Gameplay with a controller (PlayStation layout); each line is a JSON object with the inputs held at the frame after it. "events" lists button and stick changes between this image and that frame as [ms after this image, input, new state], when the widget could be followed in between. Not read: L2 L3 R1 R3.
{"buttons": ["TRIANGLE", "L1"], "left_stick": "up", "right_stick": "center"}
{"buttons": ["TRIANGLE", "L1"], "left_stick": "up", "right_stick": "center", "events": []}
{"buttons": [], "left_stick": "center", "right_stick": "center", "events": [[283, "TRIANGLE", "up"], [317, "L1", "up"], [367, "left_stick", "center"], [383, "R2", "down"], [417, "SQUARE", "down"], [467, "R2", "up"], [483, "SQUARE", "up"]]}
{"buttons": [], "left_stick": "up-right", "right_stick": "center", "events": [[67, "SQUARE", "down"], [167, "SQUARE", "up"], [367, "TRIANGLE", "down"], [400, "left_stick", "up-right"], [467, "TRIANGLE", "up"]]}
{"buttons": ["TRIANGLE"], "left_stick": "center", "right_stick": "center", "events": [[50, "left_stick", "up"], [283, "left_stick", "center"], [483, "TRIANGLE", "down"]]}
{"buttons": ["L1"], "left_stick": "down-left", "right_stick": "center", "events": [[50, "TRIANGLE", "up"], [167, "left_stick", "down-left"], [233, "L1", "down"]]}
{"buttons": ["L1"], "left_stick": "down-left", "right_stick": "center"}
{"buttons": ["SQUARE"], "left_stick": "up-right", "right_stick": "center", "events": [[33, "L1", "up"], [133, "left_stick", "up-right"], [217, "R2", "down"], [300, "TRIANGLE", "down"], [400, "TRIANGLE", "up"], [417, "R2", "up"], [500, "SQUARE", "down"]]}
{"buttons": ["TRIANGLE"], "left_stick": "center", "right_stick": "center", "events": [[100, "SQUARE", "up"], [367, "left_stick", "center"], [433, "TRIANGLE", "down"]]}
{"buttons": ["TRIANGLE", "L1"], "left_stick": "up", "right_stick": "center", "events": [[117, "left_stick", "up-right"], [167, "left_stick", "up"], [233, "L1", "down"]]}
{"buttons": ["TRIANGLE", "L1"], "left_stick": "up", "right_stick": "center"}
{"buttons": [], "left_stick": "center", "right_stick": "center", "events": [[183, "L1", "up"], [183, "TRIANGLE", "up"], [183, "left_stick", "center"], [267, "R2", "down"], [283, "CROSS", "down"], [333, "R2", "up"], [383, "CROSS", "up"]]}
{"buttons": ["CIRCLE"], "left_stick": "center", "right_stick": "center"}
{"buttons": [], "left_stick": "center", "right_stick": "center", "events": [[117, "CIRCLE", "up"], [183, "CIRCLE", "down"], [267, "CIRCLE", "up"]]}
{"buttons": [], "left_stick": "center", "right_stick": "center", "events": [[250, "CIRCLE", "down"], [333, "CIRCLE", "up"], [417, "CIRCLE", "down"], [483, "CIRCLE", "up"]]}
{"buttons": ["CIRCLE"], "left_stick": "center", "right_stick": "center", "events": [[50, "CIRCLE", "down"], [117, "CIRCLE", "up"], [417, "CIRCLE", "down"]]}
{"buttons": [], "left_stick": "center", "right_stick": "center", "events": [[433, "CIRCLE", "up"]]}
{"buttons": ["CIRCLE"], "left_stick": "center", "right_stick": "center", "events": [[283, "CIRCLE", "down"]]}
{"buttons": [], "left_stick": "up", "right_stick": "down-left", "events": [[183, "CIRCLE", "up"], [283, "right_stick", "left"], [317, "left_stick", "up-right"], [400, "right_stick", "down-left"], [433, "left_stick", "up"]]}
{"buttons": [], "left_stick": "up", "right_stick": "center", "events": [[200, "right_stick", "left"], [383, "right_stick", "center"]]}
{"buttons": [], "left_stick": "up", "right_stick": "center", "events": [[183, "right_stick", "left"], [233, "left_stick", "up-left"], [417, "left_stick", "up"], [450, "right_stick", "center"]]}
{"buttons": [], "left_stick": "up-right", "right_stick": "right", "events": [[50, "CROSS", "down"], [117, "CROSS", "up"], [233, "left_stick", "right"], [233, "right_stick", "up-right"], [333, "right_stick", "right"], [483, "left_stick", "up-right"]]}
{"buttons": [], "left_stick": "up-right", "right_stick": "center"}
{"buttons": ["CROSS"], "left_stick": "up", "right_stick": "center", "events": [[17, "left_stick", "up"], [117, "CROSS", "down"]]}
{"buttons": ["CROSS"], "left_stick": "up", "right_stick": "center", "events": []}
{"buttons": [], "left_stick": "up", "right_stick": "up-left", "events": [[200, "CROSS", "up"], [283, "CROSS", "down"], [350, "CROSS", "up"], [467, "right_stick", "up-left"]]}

Exercise aim:
Retype every entry exactly.

Output of the task:
Gameplay with a controller (PlayStation layout); each line is a JSON object with the inputs held at the frame after it. "events" lists button and stick changes between this image and that frame as [ms after this image, input, new state], when the widget could be followed in between. Not read: L2 L3 R1 R3.
{"buttons": ["TRIANGLE", "L1"], "left_stick": "up", "right_stick": "center"}
{"buttons": ["TRIANGLE", "L1"], "left_stick": "up", "right_stick": "center", "events": []}
{"buttons": [], "left_stick": "center", "right_stick": "center", "events": [[283, "TRIANGLE", "up"], [317, "L1", "up"], [367, "left_stick", "center"], [383, "R2", "down"], [417, "SQUARE", "down"], [467, "R2", "up"], [483, "SQUARE", "up"]]}
{"buttons": [], "left_stick": "up-right", "right_stick": "center", "events": [[67, "SQUARE", "down"], [167, "SQUARE", "up"], [367, "TRIANGLE", "down"], [400, "left_stick", "up-right"], [467, "TRIANGLE", "up"]]}
{"buttons": ["TRIANGLE"], "left_stick": "center", "right_stick": "center", "events": [[50, "left_stick", "up"], [283, "left_stick", "center"], [483, "TRIANGLE", "down"]]}
{"buttons": ["L1"], "left_stick": "down-left", "right_stick": "center", "events": [[50, "TRIANGLE", "up"], [167, "left_stick", "down-left"], [233, "L1", "down"]]}
{"buttons": ["L1"], "left_stick": "down-left", "right_stick": "center"}
{"buttons": ["SQUARE"], "left_stick": "up-right", "right_stick": "center", "events": [[33, "L1", "up"], [133, "left_stick", "up-right"], [217, "R2", "down"], [300, "TRIANGLE", "down"], [400, "TRIANGLE", "up"], [417, "R2", "up"], [500, "SQUARE", "down"]]}
{"buttons": ["TRIANGLE"], "left_stick": "center", "right_stick": "center", "events": [[100, "SQUARE", "up"], [367, "left_stick", "center"], [433, "TRIANGLE", "down"]]}
{"buttons": ["TRIANGLE", "L1"], "left_stick": "up", "right_stick": "center", "events": [[117, "left_stick", "up-right"], [167, "left_stick", "up"], [233, "L1", "down"]]}
{"buttons": ["TRIANGLE", "L1"], "left_stick": "up", "right_stick": "center"}
{"buttons": [], "left_stick": "center", "right_stick": "center", "events": [[183, "L1", "up"], [183, "TRIANGLE", "up"], [183, "left_stick", "center"], [267, "R2", "down"], [283, "CROSS", "down"], [333, "R2", "up"], [383, "CROSS", "up"]]}
{"buttons": ["CIRCLE"], "left_stick": "center", "right_stick": "center"}
{"buttons": [], "left_stick": "center", "right_stick": "center", "events": [[117, "CIRCLE", "up"], [183, "CIRCLE", "down"], [267, "CIRCLE", "up"]]}
{"buttons": [], "left_stick": "center", "right_stick": "center", "events": [[250, "CIRCLE", "down"], [333, "CIRCLE", "up"], [417, "CIRCLE", "down"], [483, "CIRCLE", "up"]]}
{"buttons": ["CIRCLE"], "left_stick": "center", "right_stick": "center", "events": [[50, "CIRCLE", "down"], [117, "CIRCLE", "up"], [417, "CIRCLE", "down"]]}
{"buttons": [], "left_stick": "center", "right_stick": "center", "events": [[433, "CIRCLE", "up"]]}
{"buttons": ["CIRCLE"], "left_stick": "center", "right_stick": "center", "events": [[283, "CIRCLE", "down"]]}
{"buttons": [], "left_stick": "up", "right_stick": "down-left", "events": [[183, "CIRCLE", "up"], [283, "right_stick", "left"], [317, "left_stick", "up-right"], [400, "right_stick", "down-left"], [433, "left_stick", "up"]]}
{"buttons": [], "left_stick": "up", "right_stick": "center", "events": [[200, "right_stick", "left"], [383, "right_stick", "center"]]}
{"buttons": [], "left_stick": "up", "right_stick": "center", "events": [[183, "right_stick", "left"], [233, "left_stick", "up-left"], [417, "left_stick", "up"], [450, "right_stick", "center"]]}
{"buttons": [], "left_stick": "up-right", "right_stick": "right", "events": [[50, "CROSS", "down"], [117, "CROSS", "up"], [233, "left_stick", "right"], [233, "right_stick", "up-right"], [333, "right_stick", "right"], [483, "left_stick", "up-right"]]}
{"buttons": [], "left_stick": "up-right", "right_stick": "center"}
{"buttons": ["CROSS"], "left_stick": "up", "right_stick": "center", "events": [[17, "left_stick", "up"], [117, "CROSS", "down"]]}
{"buttons": ["CROSS"], "left_stick": "up", "right_stick": "center", "events": []}
{"buttons": [], "left_stick": "up", "right_stick": "up-left", "events": [[200, "CROSS", "up"], [283, "CROSS", "down"], [350, "CROSS", "up"], [467, "right_stick", "up-left"]]}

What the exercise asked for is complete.